• _Exercise instructions_:
Reproduce each record verbatim, images excluded.

------------------------------------------------------------------------

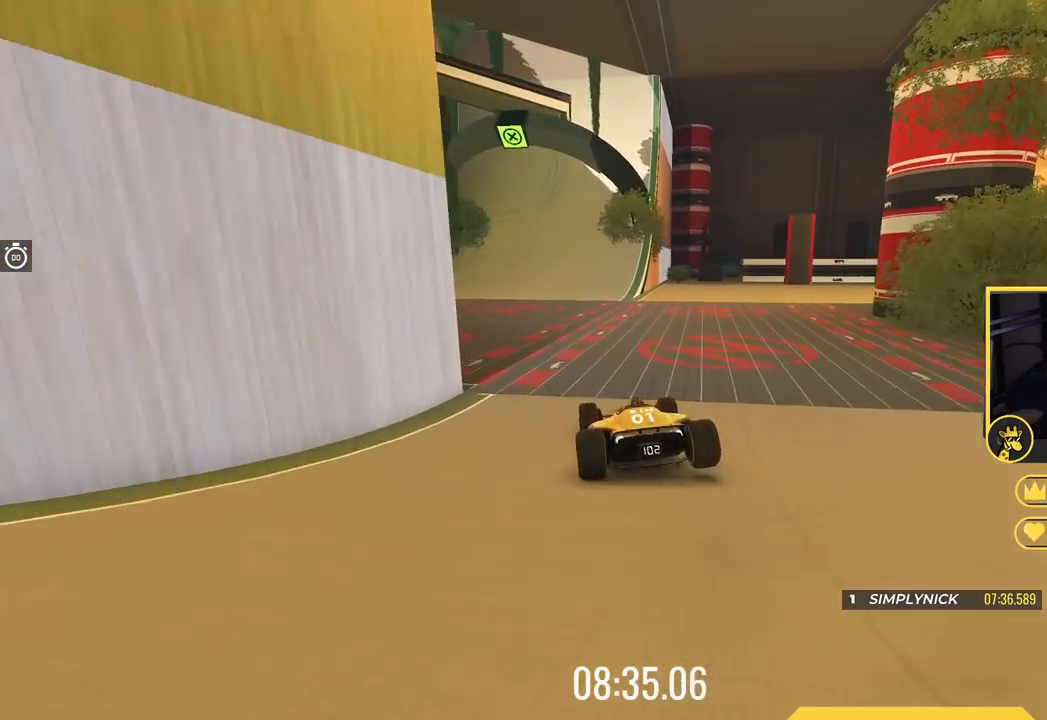
{"keys": ["up"], "events": [[50, "right", "down"], [150, "right", "up"]]}
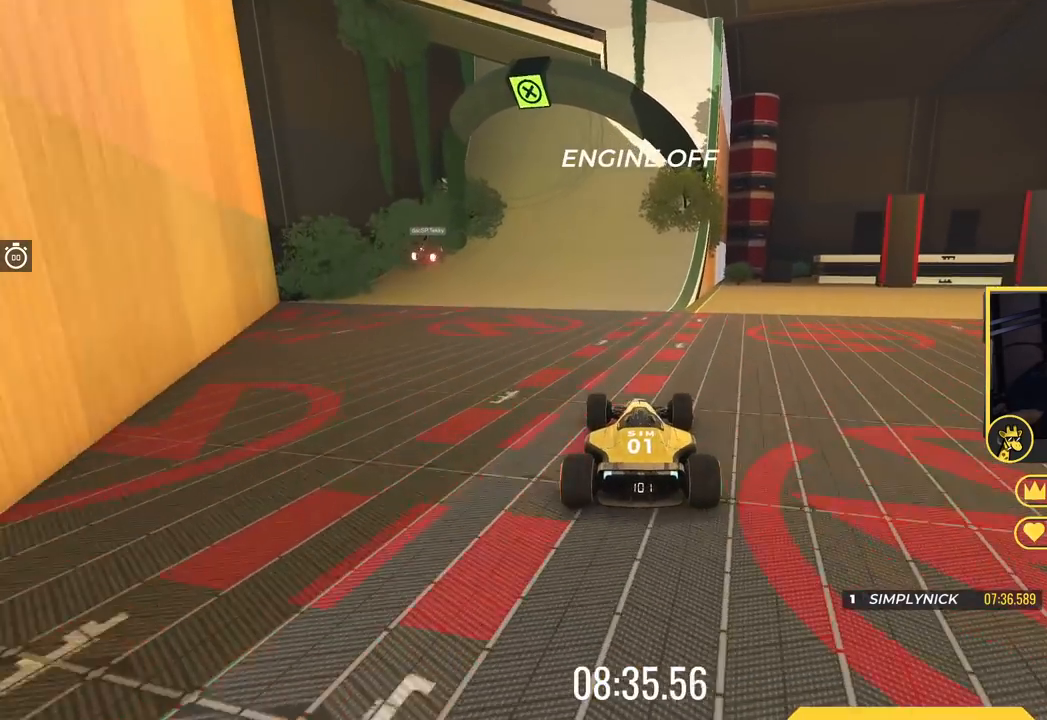
{"keys": ["up"], "events": []}
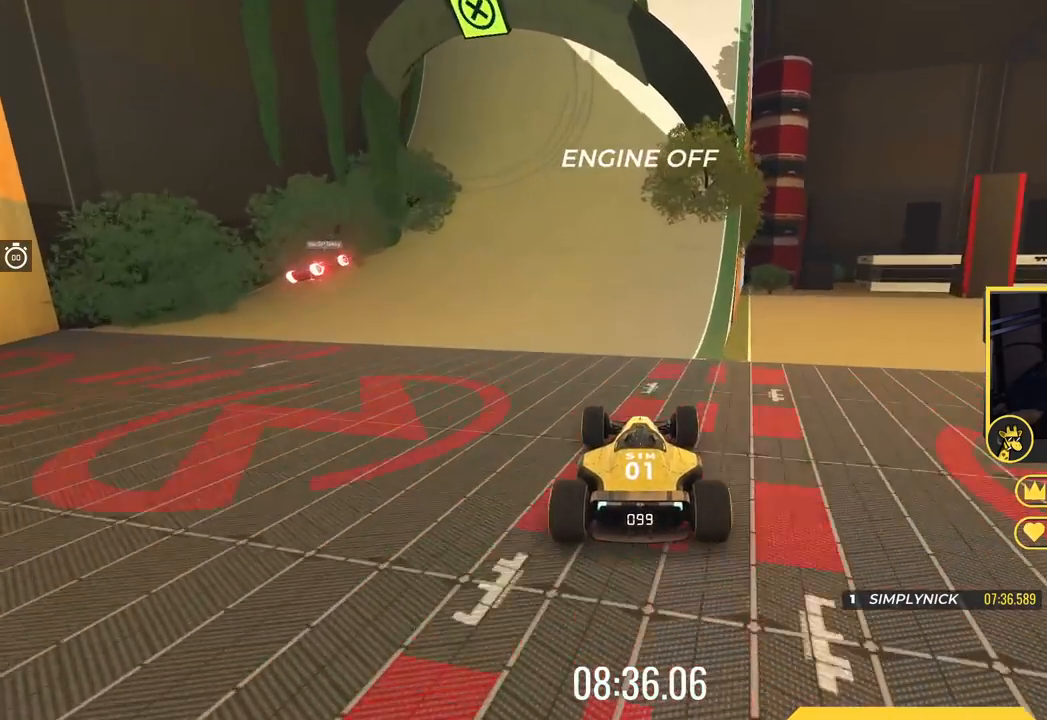
{"keys": ["up"], "events": [[33, "left", "down"], [500, "left", "up"]]}
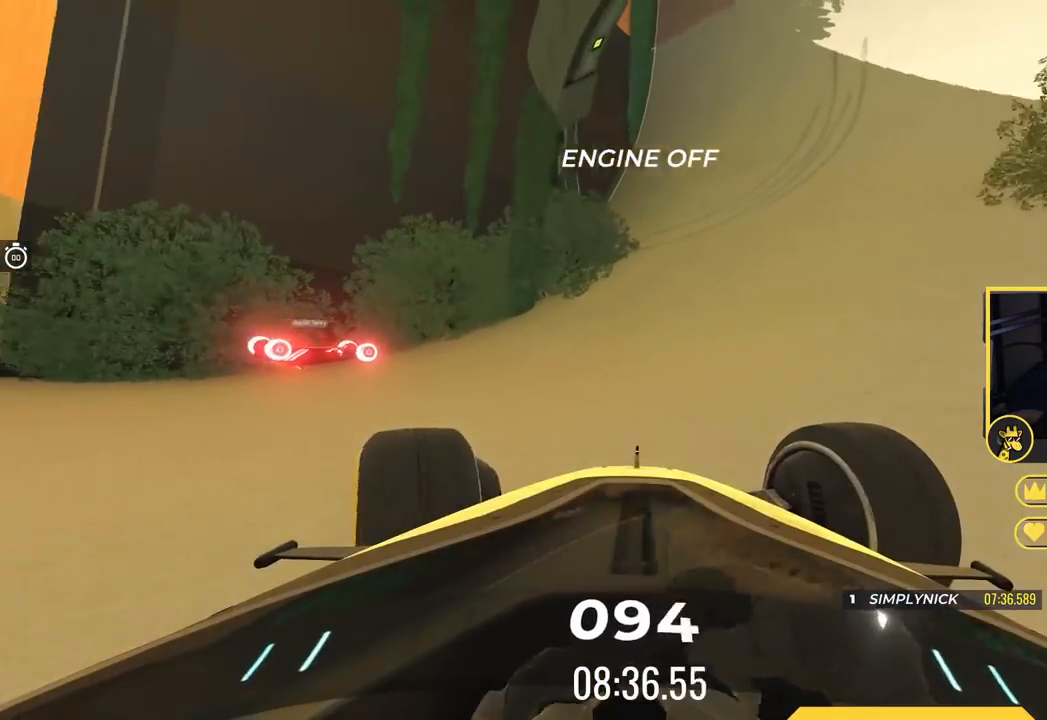
{"keys": ["right", "up"], "events": [[17, "right", "down"]]}
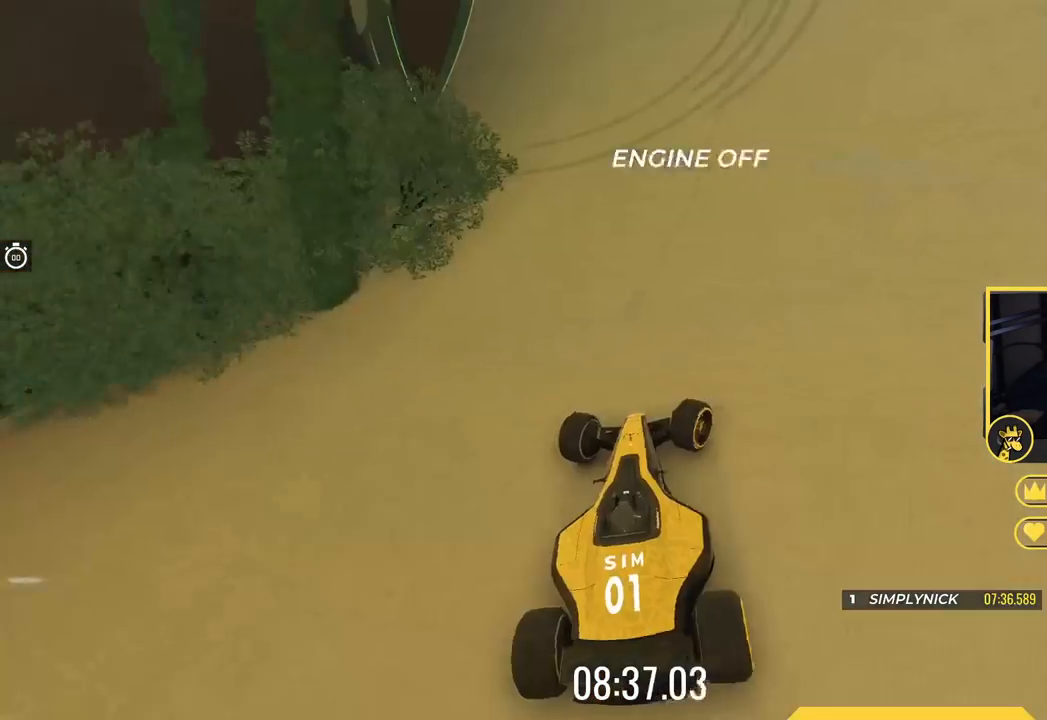
{"keys": ["up"], "events": [[184, "right", "up"]]}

------------------------------------------------------------------------

• _Expected answer_:
{"keys": ["up"], "events": [[50, "right", "down"], [150, "right", "up"]]}
{"keys": ["up"], "events": []}
{"keys": ["up"], "events": [[33, "left", "down"], [500, "left", "up"]]}
{"keys": ["right", "up"], "events": [[17, "right", "down"]]}
{"keys": ["up"], "events": [[184, "right", "up"]]}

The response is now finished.